++++ Data supplied

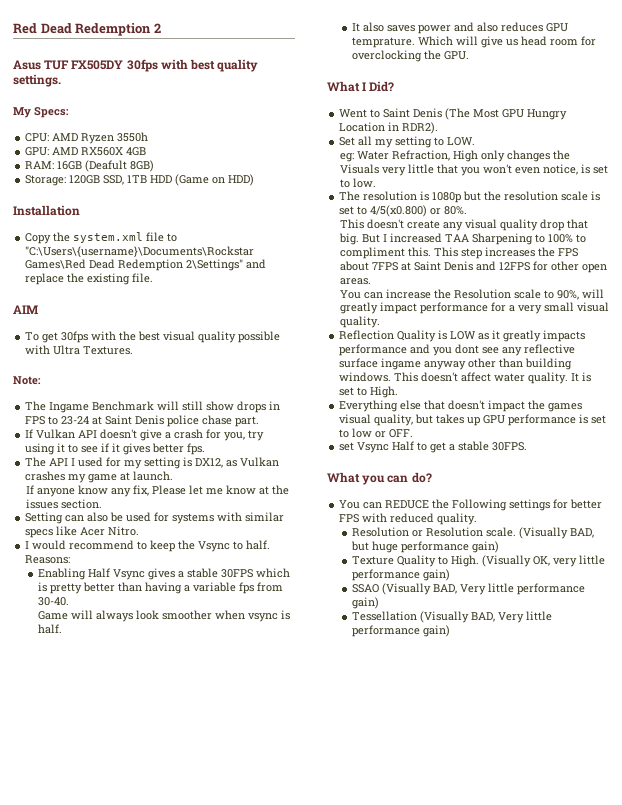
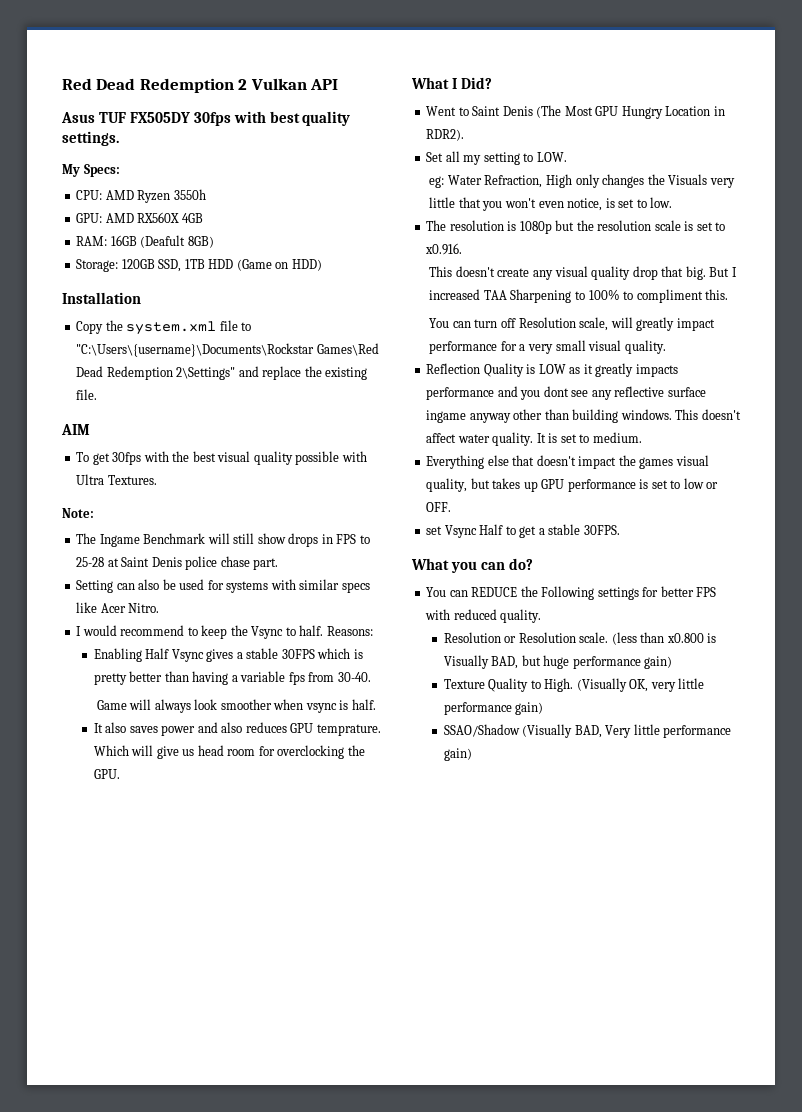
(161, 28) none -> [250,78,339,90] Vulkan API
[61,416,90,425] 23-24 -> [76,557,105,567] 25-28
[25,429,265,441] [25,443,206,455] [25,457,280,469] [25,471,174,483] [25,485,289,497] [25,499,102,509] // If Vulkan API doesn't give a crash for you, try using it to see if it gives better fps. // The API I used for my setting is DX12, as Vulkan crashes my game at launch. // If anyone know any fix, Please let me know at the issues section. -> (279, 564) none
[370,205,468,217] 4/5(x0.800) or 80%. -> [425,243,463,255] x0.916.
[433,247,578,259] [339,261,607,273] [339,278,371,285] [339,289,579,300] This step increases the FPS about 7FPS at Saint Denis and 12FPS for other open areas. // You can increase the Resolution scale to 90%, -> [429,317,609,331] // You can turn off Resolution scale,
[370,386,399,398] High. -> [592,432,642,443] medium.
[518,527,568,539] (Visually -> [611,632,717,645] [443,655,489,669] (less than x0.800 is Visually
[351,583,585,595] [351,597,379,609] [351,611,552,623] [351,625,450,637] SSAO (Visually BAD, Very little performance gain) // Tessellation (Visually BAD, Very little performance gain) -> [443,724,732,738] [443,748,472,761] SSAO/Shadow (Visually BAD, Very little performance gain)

++++++++

Required action
Search the entries above for "none". Show every line that has it.

Answer space
(161, 28) none -> [250,78,339,90] Vulkan API
[25,429,265,441] [25,443,206,455] [25,457,280,469] [25,471,174,483] [25,485,289,497] [25,499,102,509] // If Vulkan API doesn't give a crash for you, try using it to see if it gives better fps. // The API I used for my setting is DX12, as Vulkan crashes my game at launch. // If anyone know any fix, Please let me know at the issues section. -> (279, 564) none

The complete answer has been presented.